* [EXERCISE DIRECTIONS]
Only lines holding the string "Definición" are wanted; copy each one from the material.

* [DATASET]

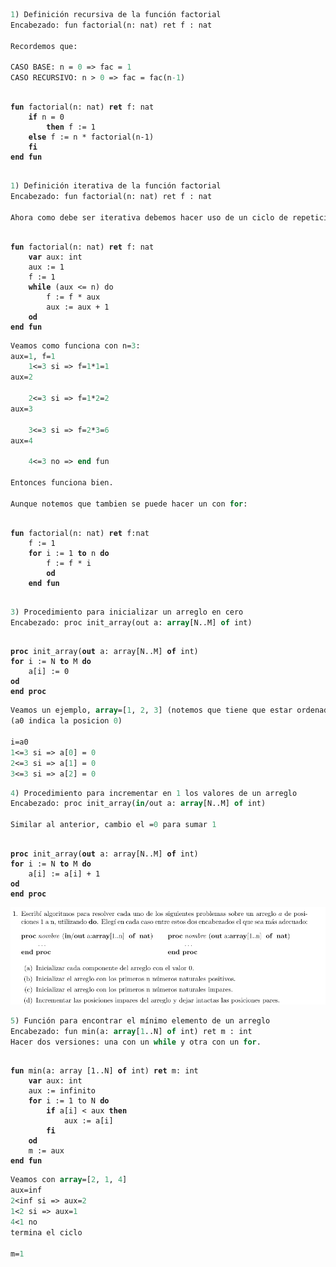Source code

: 
```pascal
1) Definición recursiva de la función factorial  
Encabezado: fun factorial(n: nat) ret f : nat

Recordemos que:

CASO BASE: n = 0 => fac = 1
CASO RECURSIVO: n > 0 => fac = fac(n-1)
```

<pre><code class="language-pascal">
<b>fun</b> factorial(n: nat) <b>ret</b> f: nat
	<b>if</b> n = 0
		<b>then</b> f := 1
	<b>else</b> f := n * factorial(n-1)
	<b>fi</b>
<b>end fun</b>

</code></pre>

```pascal
1) Definición iterativa de la función factorial
Encabezado: fun factorial(n: nat) ret f : nat

Ahora como debe ser iterativa debemos hacer uso de un ciclo de repeticion como do, for o while
```

<pre><code class="language-pascal">
<b>fun</b> factorial(n: nat) <b>ret</b> f: nat
	<b>var</b> aux: int
	aux := 1
	f := 1
	<b>while</b> (aux &lt;= n) do 
		f := f * aux
		aux := aux + 1
	<b>od</b>
<b>end fun</b>
</code></pre>

```pascal
Veamos como funciona con n=3:
aux=1, f=1
	1<=3 si => f=1*1=1
aux=2

	2<=3 si => f=1*2=2
aux=3

	3<=3 si => f=2*3=6
aux=4

	4<=3 no => end fun

Entonces funciona bien.

Aunque notemos que tambien se puede hacer un con for:
```

<pre><code class="language-pascal">
<b>fun</b> factorial(n: nat) <b>ret</b> f:nat
	f := 1
	<b>for</b> i := 1 <b>to</b> n <b>do</b>
		f := f * i
		<b>od</b>
	<b>end fun</b>
	</code></pre>
```pascal
3) Procedimiento para inicializar un arreglo en cero
Encabezado: proc init_array(out a: array[N..M] of int)
```

<pre><code class="langugage-pascal">
<b>proc</b> init_array(<b>out</b> a: array[N..M] <b>of</b> int)
<b>for</b> i := N <b>to</b> M <b>do</b>
	a[i] := 0
<b>od</b>
<b>end proc</b>
</code></pre>

```pascal
Veamos un ejemplo, array=[1, 2, 3] (notemos que tiene que estar ordenado y empezar en 1)
(a0 indica la posicion 0)

i=a0
1<=3 si => a[0] = 0
2<=3 si => a[1] = 0
3<=3 si => a[2] = 0
```


```pascal
4) Procedimiento para incrementar en 1 los valores de un arreglo
Encabezado: proc init_array(in/out a: array[N..M] of int)

Similar al anterior, cambio el =0 para sumar 1
```

<pre><code class="langugage-pascal">
<b>proc</b> init_array(<b>out</b> a: array[N..M] <b>of</b> int)
<b>for</b> i := N <b>to</b> M <b>do</b>
	a[i] := a[i] + 1
<b>od</b>
<b>end proc</b>
</code></pre>

![ScreenShot](Imagenes%20practico%201.1/ej1.png)

```pascal
5) Función para encontrar el mínimo elemento de un arreglo
Encabezado: fun min(a: array[1..N] of int) ret m : int
Hacer dos versiones: una con un while y otra con un for.
```

<pre><code class="language-pascal">
<b>fun</b> min(a: array [1..N] <b>of</b> int) <b>ret</b> m: int
	<b>var</b> aux: int
	aux := infinito
	<b>for</b> i := 1 to N <b>do</b>
		<b>if</b> a[i] &lt; aux <b>then</b>
			aux := a[i]
		<b>fi</b>
	<b>od</b>	
	m := aux
<b>end fun</b>
</code></pre>

```pascal
Veamos con array=[2, 1, 4]
aux=inf
2<inf si => aux=2
1<2 si => aux=1
4<1 no
termina el ciclo

m=1
```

* [SOLUTION BELOW]
1) Definición recursiva de la función factorial  
1) Definición iterativa de la función factorial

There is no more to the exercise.